Extracted page text data:
[Start of section]

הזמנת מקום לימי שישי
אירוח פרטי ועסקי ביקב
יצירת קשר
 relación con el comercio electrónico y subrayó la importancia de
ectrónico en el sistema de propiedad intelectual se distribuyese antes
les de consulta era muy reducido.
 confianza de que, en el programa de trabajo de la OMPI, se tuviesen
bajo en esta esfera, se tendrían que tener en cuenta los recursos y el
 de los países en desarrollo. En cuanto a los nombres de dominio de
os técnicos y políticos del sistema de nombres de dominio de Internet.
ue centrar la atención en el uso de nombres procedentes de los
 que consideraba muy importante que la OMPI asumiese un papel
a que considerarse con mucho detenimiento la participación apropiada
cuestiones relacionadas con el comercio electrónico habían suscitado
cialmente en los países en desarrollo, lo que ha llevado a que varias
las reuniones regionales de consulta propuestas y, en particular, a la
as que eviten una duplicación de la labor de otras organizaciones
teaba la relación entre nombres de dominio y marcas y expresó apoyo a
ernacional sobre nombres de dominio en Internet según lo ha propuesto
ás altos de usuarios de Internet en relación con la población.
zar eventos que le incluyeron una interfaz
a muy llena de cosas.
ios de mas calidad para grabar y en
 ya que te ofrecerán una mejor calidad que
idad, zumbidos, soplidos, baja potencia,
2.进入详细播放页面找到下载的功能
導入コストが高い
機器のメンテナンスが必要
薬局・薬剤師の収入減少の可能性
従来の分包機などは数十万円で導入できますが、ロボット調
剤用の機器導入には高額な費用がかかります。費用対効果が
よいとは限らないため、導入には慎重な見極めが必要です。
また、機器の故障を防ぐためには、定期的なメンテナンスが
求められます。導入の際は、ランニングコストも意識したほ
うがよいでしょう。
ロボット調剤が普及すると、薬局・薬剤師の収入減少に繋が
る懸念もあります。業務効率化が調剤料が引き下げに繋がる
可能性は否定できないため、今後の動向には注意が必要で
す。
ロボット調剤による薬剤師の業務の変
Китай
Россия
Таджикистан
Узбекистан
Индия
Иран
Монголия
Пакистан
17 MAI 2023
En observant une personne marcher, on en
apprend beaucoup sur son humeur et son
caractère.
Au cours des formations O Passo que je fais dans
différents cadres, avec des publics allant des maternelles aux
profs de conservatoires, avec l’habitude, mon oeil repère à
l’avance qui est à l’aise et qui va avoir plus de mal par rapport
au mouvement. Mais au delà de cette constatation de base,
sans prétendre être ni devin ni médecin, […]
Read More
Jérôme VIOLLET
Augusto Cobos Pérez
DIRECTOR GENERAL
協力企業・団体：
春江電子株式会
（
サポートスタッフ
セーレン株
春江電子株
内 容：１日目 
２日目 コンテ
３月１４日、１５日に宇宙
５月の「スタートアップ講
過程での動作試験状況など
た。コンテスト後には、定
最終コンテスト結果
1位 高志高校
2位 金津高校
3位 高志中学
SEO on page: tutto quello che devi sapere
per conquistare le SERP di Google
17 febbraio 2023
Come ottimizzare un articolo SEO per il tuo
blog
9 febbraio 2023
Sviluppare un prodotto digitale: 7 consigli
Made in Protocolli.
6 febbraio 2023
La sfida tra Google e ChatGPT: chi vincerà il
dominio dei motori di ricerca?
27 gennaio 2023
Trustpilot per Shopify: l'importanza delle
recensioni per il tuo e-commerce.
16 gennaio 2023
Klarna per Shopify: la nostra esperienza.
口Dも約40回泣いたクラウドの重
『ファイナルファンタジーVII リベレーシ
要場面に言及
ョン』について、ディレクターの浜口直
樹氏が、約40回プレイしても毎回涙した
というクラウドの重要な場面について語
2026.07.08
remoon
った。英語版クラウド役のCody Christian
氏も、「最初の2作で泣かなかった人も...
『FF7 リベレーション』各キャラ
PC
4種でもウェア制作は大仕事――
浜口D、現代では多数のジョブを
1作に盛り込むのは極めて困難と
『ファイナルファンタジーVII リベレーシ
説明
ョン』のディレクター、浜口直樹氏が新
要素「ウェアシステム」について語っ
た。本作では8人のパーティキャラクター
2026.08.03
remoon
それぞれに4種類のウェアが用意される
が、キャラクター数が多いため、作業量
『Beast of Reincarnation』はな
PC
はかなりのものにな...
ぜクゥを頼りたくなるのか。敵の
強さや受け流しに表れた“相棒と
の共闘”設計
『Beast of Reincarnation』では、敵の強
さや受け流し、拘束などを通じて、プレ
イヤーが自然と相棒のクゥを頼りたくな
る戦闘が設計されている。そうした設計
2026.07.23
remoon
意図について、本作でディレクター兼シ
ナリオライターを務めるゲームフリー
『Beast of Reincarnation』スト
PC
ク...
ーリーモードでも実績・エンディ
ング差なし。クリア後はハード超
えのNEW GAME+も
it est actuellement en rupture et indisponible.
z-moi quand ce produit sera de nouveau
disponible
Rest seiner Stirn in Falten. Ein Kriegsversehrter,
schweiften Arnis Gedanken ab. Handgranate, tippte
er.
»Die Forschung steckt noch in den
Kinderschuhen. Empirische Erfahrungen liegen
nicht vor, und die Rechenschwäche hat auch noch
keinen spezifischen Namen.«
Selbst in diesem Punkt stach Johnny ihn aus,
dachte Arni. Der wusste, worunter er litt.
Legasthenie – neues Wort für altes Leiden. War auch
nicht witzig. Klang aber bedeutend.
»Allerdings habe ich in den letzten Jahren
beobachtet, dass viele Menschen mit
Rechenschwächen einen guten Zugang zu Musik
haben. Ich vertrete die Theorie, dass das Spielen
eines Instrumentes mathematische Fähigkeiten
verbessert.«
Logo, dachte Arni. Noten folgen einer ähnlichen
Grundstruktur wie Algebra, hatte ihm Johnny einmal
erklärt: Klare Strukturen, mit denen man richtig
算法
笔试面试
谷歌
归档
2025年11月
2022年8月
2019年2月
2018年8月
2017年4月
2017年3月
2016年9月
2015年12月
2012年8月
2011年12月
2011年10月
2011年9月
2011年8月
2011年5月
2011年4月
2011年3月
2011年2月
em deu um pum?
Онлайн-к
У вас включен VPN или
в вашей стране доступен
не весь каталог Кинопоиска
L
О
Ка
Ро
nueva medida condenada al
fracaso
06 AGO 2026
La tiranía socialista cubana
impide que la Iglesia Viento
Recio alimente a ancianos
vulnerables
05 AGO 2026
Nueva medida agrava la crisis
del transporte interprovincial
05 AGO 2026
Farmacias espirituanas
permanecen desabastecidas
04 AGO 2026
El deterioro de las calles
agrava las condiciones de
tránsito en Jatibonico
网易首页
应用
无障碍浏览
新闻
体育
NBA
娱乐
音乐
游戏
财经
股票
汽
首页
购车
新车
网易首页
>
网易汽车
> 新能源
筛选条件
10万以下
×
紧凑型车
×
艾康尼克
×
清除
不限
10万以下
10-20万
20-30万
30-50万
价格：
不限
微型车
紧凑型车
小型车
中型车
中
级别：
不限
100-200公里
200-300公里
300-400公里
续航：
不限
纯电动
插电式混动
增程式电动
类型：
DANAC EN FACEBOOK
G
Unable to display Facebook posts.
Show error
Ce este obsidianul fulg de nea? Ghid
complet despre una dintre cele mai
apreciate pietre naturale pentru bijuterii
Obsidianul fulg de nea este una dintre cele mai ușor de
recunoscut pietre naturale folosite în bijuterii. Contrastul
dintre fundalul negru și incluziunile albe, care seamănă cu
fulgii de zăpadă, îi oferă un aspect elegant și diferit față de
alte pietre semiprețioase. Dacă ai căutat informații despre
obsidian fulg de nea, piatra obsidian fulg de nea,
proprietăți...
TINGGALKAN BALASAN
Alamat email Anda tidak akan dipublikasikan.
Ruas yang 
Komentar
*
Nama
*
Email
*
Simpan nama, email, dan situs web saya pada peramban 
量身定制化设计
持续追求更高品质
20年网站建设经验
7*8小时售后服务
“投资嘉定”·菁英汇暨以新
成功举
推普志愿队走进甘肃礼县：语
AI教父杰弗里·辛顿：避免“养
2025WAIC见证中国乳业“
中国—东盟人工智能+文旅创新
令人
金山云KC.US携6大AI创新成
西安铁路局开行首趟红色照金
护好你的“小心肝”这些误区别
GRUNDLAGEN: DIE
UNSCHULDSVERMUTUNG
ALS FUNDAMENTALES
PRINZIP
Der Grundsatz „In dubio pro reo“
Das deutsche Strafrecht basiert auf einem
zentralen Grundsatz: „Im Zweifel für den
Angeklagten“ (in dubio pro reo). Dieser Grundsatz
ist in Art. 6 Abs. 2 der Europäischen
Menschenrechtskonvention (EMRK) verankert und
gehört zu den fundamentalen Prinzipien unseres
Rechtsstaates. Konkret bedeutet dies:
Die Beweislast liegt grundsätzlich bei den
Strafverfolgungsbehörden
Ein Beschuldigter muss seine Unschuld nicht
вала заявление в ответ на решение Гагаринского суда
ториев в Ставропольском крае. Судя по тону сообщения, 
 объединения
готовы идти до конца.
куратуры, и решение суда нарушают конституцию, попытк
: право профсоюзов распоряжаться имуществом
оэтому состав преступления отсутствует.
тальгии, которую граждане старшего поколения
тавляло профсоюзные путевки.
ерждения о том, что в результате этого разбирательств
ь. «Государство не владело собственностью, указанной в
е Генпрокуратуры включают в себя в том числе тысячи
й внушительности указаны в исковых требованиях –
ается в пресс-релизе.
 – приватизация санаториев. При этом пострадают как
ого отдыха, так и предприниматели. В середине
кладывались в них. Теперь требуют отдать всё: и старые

[End of section]

* WORK TO COMPLETE
Where a line of the data above includes the string "Internet", pull it out.

* TASK OUTPUT
os técnicos y políticos del sistema de nombres de dominio de Internet.
ernacional sobre nombres de dominio en Internet según lo ha propuesto
ás altos de usuarios de Internet en relación con la población.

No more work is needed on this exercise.